Passage shown:
The Reverend Kathleen Killian

Easter 4B/24

Psalm 23

John 10:11-18

 

The Beautiful Shepherd 

On the fourth Sunday of Easter of every year, we experience a shift in storyline and timeline. We’ve been hearing about the appearances of the resurrected Jesus to his disciples, but today in our gospel reading we hear from a pre-crucified, pre-risen Jesus as he delivers a portion of his Good Shepherd discourse (which is read in its entirety over the 3 year lectionary cycle). The aim of this narrative U-turn is to help us understand, like the first disciples, what happened on that first Easter and what is happening now to us who are the flock of the Good Shepherd.

Indeed, some of the earliest images of Jesus found in churches and tombs are not of him as an infant or on the cross but of Jesus as a shepherd. One of the very earliest frescoes is of a very young Jesus, dressed in a short white tunic, with a lamb draped over his shoulders. 

But for all the pastoral or bucolic imagery the idea of the good shepherd might evoke, what we hear today was in fact communicated in a very tense and highly-charged situation. Jesus is teaching in the temple on the heels of restoring the sight of a man who had been born blind, and on the Sabbath no less. Moreover, this happened during the Feast of the Dedication, which was the commemoration of the Maccabean revolt in the 2nd century BC against the vicious and vile oppression of the Jewish people by King Antiochus IV, and the subsequent restoration of a horribly defiled temple. 

Jesus’ good shepherd discourse is part of the argument and debate between him and the highly offended temple authorities, which ends with accusations of blasphemy and an attempt on Jesus’ life by stoning. 

I have wondered why Jesus would proclaim himself a “good shepherd” in such a setting and circumstance. Was it because he wanted to draw a connection between himself and some of Israel’s most significant figures, such as Jacob, Moses, David, and Rachel who were actual shepherds? Or with the Lord God who himself identifies as the Shepherd of his flock Israel? But then again shepherds could be a rough and disreputable lot, who were considered ritually impure and thus excluded from the temple. 

The imagery of the shepherd is so deeply embedded in the history of Israel and Hebrew scripture, that when Jesus says, I am the Good Shepherd, though speaking figuratively and symbolically, he speaks to people who knew quite literally what he was talking about—for good or for bad—which perhaps was part of the problem and why the import of his teaching was lost on them.

Brief 1: According to the sermon, what feast was being observed when Jesus delivered the good shepherd discourse?

Record excerpts:

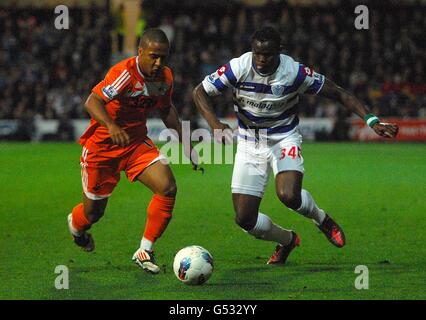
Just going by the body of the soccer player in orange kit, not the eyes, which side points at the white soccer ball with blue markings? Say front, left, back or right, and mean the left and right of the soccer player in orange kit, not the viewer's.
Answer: front

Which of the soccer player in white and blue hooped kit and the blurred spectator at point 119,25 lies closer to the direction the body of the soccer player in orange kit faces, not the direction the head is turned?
the soccer player in white and blue hooped kit

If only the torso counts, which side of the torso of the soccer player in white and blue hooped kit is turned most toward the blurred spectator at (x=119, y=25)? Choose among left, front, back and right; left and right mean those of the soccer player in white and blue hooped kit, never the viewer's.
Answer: back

Brief 2: In the listing, starting with its first line and going on through the line with "Answer: front", rename "soccer player in orange kit" to "player in orange kit" and change nothing else. Give only those lines, and leave the pictures out.

Expected answer 1: The Feast of the Dedication.

Expected answer 2:
Just going by the body of the player in orange kit, not the eyes, which side points at the white soccer ball with blue markings? Say front, left, back or right, and mean the left and right of the player in orange kit, not the viewer's.
Answer: front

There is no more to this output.